Ahsan has presented a number of programmes for Channel 4 and the BBC on the COVID-19 pandemic, including Dispatches - Coronavirus: Can Our NHS Cope? and What’s It Like to Catch Coronavirus? (Channel 4) and The One Show, Panorama, Newsnight, Trust Me I’m a Doctor and Horizon (BBC). She has also worked for The Guardian and ITV. In mid‑January 2022, Ahsan wrote dismissively about the unfolding British government partygate crisis from the perspective of a doctor working in emergency medicine during the UK COVID-19 pandemic.

==Politics==
Ahsan was a UK European Union Party list candidate for the London constituency in the 2019 European Parliament election. She was the Liberal Democrat candidate for the Milton Keynes South constituency in the 2019 general election. She was the Liberal Democrat candidate in the 2022 elections for Mayor of Newham.

==COVID-19==
Ahsan filmed her experiences during the second wave of the COVID-19 pandemic in the United Kingdom for the Channel 4 programme Condition Critical: One Doctor’s Story. During this period, Ahsan lost her father, Ahsan-ul-Haq Chaudry, age 81, after he contracted COVID-19. Ahsan has also spoken about how she was offered a COVID-19 vaccine for her father a week after he died.

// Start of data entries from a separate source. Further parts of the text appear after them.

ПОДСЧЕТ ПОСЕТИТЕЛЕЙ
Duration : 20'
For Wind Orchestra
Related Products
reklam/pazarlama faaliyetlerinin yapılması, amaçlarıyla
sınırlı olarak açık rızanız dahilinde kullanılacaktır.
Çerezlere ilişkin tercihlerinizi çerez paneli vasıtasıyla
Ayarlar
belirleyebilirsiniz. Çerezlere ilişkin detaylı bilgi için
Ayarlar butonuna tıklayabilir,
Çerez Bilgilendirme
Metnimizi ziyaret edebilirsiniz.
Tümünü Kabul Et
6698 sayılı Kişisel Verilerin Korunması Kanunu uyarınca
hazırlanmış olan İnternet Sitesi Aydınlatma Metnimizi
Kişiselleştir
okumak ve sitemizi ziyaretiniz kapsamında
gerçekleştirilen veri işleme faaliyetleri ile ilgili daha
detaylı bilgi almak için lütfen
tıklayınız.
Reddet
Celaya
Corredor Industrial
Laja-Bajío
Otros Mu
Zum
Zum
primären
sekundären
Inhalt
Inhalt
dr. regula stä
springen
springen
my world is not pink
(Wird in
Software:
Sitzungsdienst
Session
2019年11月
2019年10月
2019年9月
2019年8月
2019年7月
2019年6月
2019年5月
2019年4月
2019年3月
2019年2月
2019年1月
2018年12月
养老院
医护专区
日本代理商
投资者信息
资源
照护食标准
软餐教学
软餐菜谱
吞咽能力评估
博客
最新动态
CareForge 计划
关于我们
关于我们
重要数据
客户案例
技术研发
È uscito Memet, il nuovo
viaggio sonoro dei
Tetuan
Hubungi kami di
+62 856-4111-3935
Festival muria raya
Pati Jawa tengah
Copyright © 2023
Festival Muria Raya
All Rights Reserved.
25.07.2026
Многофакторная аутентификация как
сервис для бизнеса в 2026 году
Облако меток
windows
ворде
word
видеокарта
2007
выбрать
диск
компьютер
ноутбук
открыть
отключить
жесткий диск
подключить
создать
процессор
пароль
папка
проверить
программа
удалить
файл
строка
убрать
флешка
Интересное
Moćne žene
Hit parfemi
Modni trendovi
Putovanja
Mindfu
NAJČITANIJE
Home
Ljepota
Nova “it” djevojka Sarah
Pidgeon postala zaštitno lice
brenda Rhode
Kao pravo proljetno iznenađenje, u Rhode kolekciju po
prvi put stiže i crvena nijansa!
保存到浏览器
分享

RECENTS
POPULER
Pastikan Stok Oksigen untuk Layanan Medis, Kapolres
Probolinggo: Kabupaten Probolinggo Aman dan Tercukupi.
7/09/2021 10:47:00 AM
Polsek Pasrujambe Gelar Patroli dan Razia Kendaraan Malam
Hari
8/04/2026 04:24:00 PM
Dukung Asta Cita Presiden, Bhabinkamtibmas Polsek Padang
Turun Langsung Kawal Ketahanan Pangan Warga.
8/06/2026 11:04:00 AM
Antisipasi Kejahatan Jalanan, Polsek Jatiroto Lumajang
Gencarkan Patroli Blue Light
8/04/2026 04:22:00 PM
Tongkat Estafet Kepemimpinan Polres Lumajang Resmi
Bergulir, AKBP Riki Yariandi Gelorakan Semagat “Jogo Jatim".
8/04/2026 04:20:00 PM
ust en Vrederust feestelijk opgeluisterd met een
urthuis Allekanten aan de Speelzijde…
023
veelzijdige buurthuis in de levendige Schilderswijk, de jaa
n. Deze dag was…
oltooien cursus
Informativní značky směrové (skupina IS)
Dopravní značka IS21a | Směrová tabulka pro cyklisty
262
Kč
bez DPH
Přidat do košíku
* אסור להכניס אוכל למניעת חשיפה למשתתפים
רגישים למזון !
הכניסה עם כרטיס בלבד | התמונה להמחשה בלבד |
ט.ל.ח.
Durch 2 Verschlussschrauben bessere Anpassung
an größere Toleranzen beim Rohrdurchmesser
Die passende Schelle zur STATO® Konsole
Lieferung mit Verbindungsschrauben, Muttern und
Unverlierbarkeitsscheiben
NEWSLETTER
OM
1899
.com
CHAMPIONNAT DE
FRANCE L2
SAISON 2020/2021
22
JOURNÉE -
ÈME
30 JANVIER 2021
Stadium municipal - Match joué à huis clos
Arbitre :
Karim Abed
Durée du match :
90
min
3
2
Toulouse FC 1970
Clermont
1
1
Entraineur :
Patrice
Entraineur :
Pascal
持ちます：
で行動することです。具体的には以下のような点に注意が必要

Ahsan is a member of the Covid-19 Bereaved Families for Justice group, which advocates for a public inquiry into the UK's pandemic response. She told The Guardian that "You do not need to be a professor of epidemiology to chart ... the week before Christmas when everyone was going out about Christmas shopping to the spike that happened afterwards... That was avoidable and that was the wave that got my dad."